Keypoint text descriptions:
[Start of section]

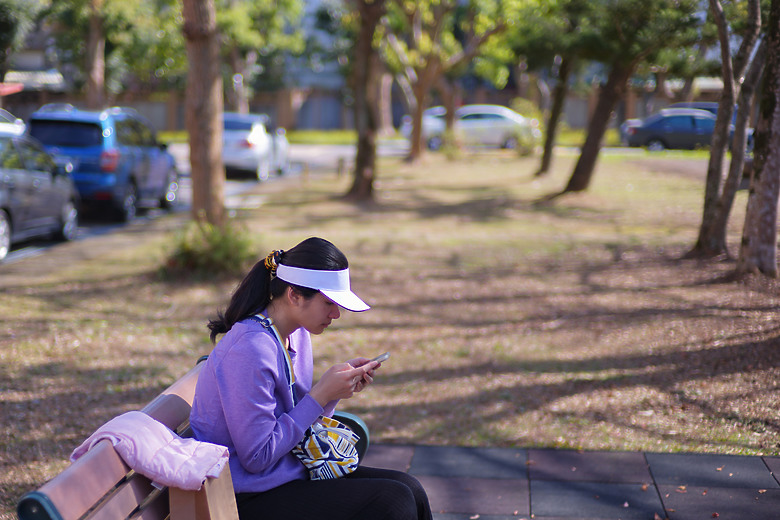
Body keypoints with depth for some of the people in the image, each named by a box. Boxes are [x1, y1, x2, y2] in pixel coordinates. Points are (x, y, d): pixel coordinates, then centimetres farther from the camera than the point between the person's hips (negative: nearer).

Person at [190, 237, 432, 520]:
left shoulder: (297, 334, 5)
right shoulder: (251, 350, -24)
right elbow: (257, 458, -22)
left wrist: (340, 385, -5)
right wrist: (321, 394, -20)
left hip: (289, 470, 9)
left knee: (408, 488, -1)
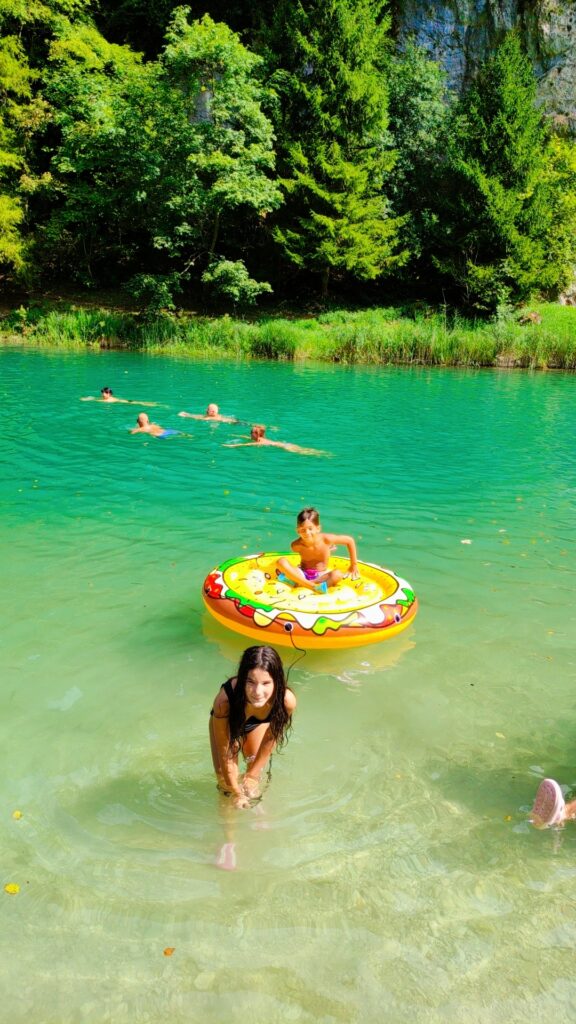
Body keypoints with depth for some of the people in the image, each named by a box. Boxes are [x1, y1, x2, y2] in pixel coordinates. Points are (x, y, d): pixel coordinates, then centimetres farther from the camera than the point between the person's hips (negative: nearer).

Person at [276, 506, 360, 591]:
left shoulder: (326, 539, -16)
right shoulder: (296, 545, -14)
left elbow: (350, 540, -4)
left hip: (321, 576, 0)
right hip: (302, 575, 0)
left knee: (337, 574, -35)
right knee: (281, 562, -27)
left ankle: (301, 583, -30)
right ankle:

[End of section]

> Task objective
Starting with the first line of the data, transcribe every line exactly through the one containing "right wrist: (321, 394, -20)". No pictures go in.

> Task response
Body keypoints with depth for some of the people in the image, each named by a box. Boxes are [x1, y1, x2, y2] in pixel coordinates. Points are (x, y, d): pixel coordinates, then centimetres farther from the camera than the point between the person's hips (negative: nearer).

Person at [190, 237, 432, 520]:
left shoulder: (297, 334, 5)
right shoulder: (251, 350, -24)
right elbow: (257, 458, -22)
left wrist: (340, 385, -5)
right wrist: (321, 394, -20)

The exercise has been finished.